Reproduce the records verbatim, beginning at their first line and stopping after the line that contains "Instances as JSON".
[start]
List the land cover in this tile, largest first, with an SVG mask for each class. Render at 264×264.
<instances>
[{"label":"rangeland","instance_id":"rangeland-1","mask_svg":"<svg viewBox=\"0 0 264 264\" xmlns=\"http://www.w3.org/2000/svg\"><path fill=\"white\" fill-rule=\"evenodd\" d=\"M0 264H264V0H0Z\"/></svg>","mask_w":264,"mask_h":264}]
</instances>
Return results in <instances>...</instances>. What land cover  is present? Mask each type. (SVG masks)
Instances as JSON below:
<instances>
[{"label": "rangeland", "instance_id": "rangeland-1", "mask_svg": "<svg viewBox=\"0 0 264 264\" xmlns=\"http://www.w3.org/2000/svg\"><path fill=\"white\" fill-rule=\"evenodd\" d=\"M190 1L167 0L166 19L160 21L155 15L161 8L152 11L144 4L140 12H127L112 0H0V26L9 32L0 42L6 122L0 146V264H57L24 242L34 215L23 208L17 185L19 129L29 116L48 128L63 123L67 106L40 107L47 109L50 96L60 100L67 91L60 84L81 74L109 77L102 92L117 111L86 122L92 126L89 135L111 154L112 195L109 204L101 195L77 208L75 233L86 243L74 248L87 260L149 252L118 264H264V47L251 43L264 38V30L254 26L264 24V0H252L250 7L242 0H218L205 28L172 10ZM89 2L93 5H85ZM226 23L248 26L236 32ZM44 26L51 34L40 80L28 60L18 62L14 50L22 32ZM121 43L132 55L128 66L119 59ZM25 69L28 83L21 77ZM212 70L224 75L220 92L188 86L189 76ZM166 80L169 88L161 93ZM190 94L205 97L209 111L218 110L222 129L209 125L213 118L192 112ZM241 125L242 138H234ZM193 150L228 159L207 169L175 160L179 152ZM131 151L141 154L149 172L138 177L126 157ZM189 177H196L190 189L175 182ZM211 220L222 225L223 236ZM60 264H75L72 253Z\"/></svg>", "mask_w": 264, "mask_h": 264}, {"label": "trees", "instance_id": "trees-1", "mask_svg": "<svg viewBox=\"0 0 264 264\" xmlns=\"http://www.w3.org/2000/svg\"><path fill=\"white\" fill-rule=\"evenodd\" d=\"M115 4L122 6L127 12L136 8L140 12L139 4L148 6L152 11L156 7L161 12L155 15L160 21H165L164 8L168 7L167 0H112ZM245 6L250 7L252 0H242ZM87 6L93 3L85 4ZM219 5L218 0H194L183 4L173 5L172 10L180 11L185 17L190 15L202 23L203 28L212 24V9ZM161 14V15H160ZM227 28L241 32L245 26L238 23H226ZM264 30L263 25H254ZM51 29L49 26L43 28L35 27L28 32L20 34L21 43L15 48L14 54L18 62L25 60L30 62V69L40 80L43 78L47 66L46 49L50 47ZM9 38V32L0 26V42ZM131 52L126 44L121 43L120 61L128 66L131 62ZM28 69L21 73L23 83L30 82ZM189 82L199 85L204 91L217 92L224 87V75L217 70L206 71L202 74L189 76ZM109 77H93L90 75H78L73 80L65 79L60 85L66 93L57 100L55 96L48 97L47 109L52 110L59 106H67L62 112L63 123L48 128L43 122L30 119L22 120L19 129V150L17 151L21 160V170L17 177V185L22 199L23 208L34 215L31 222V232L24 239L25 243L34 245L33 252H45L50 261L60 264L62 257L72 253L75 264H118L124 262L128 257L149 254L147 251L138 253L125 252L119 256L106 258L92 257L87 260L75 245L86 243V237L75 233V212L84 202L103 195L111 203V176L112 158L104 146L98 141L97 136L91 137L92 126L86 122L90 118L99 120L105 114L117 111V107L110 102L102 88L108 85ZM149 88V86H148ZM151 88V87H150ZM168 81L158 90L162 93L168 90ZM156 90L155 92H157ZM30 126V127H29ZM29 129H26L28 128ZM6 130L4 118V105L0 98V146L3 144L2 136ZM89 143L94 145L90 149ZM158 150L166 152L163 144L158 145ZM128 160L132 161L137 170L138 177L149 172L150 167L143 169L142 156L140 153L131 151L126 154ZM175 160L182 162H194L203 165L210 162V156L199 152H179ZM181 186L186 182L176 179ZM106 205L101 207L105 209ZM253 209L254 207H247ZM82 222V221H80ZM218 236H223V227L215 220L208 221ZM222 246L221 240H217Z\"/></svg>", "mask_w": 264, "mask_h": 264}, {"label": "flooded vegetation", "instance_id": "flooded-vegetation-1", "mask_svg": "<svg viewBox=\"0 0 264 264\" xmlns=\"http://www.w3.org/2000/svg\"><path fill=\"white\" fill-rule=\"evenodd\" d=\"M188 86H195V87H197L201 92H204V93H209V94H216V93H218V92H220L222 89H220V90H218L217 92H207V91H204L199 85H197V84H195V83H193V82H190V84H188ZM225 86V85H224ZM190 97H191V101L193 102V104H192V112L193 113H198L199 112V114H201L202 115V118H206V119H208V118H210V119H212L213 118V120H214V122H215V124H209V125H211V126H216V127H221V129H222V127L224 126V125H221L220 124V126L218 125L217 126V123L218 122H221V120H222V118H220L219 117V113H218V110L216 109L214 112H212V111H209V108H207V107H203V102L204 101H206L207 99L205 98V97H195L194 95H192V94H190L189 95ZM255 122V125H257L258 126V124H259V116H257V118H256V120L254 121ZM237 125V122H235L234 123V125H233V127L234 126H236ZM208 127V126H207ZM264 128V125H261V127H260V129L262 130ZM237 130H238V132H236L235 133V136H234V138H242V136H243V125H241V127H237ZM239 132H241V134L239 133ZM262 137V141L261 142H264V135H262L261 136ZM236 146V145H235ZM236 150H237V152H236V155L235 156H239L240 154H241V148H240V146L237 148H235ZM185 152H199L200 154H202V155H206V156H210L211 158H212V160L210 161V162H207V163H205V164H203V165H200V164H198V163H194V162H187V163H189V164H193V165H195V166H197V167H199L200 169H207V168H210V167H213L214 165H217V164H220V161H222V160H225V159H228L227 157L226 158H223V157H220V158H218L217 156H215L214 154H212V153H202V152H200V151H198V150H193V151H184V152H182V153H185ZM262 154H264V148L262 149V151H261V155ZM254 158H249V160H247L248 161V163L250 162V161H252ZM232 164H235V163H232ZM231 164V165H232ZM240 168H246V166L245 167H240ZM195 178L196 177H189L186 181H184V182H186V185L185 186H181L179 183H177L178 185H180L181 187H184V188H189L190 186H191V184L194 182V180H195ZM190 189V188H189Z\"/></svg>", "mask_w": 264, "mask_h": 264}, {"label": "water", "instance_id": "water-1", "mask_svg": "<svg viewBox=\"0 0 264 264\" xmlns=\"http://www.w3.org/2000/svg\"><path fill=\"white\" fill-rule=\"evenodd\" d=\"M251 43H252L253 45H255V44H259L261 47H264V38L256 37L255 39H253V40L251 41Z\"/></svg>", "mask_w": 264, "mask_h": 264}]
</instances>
[end]
Exercise result:
List the land cover in this tile, largest first, with an SVG mask for each class. Render at 264×264.
<instances>
[{"label":"rangeland","instance_id":"rangeland-1","mask_svg":"<svg viewBox=\"0 0 264 264\" xmlns=\"http://www.w3.org/2000/svg\"><path fill=\"white\" fill-rule=\"evenodd\" d=\"M0 264H264V0H0Z\"/></svg>","mask_w":264,"mask_h":264}]
</instances>
Return results in <instances>...</instances>. What land cover  is present? Mask each type. (SVG masks)
Instances as JSON below:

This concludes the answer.